About 7,625 people took the survey that was jointly launched by the Social Investigation Center of China Youth Daily and Sina website's News Center. While 78.8% of people in the survey said their income increased compared with a decade ago, 85.3% felt that their financial burden was more than before.

Professor Sun Liping from the Sociology Department of the Qsinghua University once said that in China, a notable phenomenon was that scholars' analyzing results based on micro figures were usually far different from impressions of the general public about their daily life. Usually, it is not that the public is wrong, but because the way these micro figures were collected is not correct. The consumption price index (CPI) was a case in example.

The data collecting methods used for determining CPI were set twenty years ago. During this period, great changes have taken place in people's consumption structure and types of goods that they buy. Twenty years ago, food comprised one-third proportion of the CPI figure while now, they account for only a fraction of it. On the other hand, consumption status in medical goods, education and telecommunication do not reflect the real picture at all. The soaring housing prices in recent years are even excluded from CPI calculation according to relative "international norms".

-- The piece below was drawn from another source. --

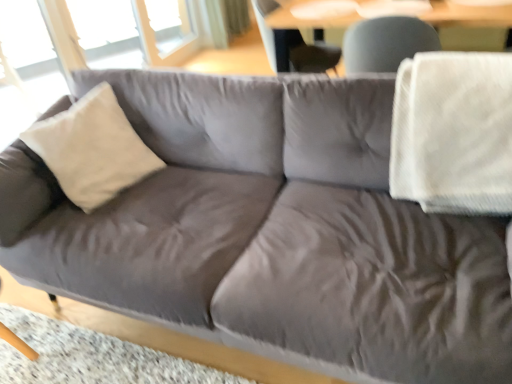
Measure the distance between white textured blanket at right and camera.

white textured blanket at right and camera are 1.21 meters apart from each other.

According to professor Sun, such miscalculation contributed to the phenomenon that while statistics showed a stagger state in consumption prices, people on the contrary felt that their life burden was much heavier than before, since major consumption items, such as education, healthcare services, housing and pension fees have all increased several times or even dozens of times more than before.

The survey result proves his opinion. According to the survey, housing, education and healthcare services are ranked as the top three sectors that people spend their money most. These are also the very three sectors that people feel the greatest rate of increase.

It is unrealistic to think that the problem can be solved with more personal savings. And fortunately, the government doesn't avoid solving these problems that are closely linked with the interests of the general public. In recent years, the government has taken a series of measures in order to cool down the housing prices, to tackle the problem of charging education fees at one's discretion, and to carry out the reform in medical service system.